* _TO DO_
Please give the lines of the items below as a numbered list, from the first line of the items up to and including the line with "materials (ACMs) within", leaving out blank lines.
****
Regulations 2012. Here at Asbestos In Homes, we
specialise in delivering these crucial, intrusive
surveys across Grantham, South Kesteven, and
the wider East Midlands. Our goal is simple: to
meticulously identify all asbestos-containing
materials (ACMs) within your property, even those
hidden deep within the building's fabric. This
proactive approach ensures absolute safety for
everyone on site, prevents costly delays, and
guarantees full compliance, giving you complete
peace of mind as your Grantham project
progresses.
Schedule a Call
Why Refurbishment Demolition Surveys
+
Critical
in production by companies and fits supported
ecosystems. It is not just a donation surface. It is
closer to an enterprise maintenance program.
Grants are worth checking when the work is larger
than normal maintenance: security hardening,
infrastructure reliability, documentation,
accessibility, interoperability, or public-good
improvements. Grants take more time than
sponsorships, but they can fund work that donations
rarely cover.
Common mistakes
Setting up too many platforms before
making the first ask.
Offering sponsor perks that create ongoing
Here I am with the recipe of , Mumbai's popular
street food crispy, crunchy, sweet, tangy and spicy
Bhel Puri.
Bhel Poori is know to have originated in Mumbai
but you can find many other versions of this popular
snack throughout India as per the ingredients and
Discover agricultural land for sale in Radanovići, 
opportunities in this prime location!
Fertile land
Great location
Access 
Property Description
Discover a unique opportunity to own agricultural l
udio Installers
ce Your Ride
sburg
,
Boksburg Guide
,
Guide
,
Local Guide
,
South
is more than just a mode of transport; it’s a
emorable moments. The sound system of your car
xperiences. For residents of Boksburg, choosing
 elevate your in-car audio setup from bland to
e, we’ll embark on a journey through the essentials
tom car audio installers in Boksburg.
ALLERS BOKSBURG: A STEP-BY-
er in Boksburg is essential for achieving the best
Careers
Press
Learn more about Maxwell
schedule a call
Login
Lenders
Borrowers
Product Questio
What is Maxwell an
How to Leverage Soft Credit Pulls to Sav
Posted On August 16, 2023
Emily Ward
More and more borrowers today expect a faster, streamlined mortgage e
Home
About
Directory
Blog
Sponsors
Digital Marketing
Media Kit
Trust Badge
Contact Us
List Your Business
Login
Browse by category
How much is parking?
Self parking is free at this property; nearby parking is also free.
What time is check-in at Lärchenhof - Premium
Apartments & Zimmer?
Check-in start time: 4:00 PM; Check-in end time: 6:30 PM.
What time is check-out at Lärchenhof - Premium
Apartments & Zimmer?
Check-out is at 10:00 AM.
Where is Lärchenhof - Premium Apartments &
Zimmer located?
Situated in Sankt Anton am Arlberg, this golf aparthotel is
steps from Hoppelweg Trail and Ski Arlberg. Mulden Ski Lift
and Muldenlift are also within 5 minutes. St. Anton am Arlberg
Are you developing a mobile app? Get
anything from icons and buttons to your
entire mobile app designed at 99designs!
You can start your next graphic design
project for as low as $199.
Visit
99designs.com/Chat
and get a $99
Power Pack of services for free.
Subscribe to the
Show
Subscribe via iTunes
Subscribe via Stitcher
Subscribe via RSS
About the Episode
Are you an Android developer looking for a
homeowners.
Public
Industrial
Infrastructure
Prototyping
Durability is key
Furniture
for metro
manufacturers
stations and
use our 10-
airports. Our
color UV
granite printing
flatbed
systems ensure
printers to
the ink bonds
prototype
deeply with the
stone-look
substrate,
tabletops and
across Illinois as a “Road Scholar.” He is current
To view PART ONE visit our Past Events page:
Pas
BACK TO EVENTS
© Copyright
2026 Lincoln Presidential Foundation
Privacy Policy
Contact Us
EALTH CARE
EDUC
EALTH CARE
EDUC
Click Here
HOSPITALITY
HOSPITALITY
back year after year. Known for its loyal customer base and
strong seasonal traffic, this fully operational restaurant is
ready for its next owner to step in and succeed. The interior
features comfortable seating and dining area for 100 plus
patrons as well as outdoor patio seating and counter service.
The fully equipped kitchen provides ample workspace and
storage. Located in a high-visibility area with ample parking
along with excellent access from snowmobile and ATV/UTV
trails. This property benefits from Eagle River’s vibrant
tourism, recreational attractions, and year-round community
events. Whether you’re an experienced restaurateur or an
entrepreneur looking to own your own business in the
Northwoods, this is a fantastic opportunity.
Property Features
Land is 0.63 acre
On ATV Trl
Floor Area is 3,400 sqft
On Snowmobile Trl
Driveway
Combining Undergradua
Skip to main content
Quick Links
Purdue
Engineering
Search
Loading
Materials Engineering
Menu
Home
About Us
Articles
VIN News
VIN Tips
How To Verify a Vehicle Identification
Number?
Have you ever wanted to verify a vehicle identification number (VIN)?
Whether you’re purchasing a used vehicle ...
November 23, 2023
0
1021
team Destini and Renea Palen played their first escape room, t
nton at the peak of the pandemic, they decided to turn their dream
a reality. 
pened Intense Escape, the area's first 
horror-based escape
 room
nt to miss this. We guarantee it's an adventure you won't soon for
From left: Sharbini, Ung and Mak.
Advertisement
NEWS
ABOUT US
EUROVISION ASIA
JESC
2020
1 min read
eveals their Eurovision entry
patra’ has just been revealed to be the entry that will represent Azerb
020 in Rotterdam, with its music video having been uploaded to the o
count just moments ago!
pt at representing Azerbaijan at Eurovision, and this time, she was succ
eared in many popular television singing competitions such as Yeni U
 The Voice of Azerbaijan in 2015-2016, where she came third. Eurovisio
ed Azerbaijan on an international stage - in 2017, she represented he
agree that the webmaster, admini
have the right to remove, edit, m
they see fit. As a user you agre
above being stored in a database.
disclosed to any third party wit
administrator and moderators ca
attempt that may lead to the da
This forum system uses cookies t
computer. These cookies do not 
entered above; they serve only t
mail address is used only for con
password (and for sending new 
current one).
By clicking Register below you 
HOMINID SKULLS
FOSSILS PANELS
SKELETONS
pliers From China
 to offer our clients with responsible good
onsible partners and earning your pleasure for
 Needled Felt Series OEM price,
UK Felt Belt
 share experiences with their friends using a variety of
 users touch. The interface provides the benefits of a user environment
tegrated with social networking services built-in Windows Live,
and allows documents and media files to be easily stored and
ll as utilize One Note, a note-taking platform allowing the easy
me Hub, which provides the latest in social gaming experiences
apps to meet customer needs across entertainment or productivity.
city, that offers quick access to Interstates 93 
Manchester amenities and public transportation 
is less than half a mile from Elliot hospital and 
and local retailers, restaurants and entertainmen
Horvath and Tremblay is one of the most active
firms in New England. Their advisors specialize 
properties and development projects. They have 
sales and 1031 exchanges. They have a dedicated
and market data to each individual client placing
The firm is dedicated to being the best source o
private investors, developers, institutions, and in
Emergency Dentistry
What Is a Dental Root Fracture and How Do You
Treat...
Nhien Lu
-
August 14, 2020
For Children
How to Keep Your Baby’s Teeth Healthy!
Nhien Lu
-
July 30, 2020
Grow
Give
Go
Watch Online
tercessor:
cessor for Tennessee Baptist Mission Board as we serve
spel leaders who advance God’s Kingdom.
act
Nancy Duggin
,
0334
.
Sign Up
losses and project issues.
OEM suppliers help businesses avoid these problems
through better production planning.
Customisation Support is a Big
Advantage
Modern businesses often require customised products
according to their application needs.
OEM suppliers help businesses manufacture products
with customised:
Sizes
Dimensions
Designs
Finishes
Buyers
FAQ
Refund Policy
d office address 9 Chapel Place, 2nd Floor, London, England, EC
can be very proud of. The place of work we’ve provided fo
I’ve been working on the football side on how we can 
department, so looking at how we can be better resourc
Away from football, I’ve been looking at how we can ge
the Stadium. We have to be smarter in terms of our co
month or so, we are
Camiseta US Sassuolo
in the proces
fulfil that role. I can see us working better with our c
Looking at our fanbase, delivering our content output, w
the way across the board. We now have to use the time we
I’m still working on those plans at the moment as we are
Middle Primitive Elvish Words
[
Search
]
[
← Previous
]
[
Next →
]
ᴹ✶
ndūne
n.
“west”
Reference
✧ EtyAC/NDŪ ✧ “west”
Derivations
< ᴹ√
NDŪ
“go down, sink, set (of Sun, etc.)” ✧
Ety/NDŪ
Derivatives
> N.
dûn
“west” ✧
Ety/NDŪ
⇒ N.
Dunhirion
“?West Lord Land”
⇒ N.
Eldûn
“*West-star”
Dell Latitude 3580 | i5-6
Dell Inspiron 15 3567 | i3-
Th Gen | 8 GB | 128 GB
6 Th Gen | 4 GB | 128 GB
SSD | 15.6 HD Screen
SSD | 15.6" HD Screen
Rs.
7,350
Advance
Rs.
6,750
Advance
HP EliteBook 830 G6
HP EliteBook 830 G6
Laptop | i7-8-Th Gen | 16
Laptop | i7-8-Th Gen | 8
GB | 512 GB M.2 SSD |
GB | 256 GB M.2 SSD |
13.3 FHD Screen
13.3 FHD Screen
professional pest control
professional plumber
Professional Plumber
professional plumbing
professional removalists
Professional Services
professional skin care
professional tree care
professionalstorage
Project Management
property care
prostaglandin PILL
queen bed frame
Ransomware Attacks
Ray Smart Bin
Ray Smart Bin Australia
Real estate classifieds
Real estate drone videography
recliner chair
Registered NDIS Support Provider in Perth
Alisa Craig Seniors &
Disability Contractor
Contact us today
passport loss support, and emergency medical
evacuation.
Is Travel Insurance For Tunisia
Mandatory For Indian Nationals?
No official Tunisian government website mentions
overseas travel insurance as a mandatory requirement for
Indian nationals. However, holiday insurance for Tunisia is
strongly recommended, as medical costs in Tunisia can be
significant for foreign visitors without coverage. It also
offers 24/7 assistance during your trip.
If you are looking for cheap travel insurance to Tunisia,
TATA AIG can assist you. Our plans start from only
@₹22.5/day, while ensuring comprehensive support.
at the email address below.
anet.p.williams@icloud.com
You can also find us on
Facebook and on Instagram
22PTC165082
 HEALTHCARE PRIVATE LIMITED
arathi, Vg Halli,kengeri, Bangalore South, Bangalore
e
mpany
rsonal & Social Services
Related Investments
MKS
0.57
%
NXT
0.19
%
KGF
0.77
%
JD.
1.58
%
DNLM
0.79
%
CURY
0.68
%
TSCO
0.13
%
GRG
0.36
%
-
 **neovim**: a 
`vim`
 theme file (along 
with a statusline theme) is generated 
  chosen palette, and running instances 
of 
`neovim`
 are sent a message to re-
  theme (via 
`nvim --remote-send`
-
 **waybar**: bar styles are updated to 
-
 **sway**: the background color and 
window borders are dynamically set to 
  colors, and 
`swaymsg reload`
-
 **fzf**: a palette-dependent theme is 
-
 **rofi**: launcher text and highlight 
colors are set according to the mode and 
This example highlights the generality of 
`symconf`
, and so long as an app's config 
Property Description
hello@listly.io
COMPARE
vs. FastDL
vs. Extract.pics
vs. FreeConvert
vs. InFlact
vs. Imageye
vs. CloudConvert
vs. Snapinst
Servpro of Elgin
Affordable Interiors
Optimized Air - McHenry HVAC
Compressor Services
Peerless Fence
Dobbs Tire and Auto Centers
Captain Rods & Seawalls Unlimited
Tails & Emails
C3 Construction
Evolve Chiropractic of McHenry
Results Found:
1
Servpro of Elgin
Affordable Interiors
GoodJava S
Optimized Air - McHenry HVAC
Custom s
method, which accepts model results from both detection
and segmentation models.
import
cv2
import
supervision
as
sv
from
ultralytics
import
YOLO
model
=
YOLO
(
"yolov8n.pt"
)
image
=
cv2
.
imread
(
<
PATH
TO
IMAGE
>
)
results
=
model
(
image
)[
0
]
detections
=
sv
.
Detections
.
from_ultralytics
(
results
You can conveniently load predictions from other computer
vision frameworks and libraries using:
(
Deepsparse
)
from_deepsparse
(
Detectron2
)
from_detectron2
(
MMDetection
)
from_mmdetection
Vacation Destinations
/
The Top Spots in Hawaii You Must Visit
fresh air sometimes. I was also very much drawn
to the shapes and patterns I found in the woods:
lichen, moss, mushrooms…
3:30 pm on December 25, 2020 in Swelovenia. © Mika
****
* _EXERCISE OUTPUT_
1. Regulations 2012. Here at Asbestos In Homes, we
2. specialise in delivering these crucial, intrusive
3. surveys across Grantham, South Kesteven, and
4. the wider East Midlands. Our goal is simple: to
5. meticulously identify all asbestos-containing
6. materials (ACMs) within your property, even those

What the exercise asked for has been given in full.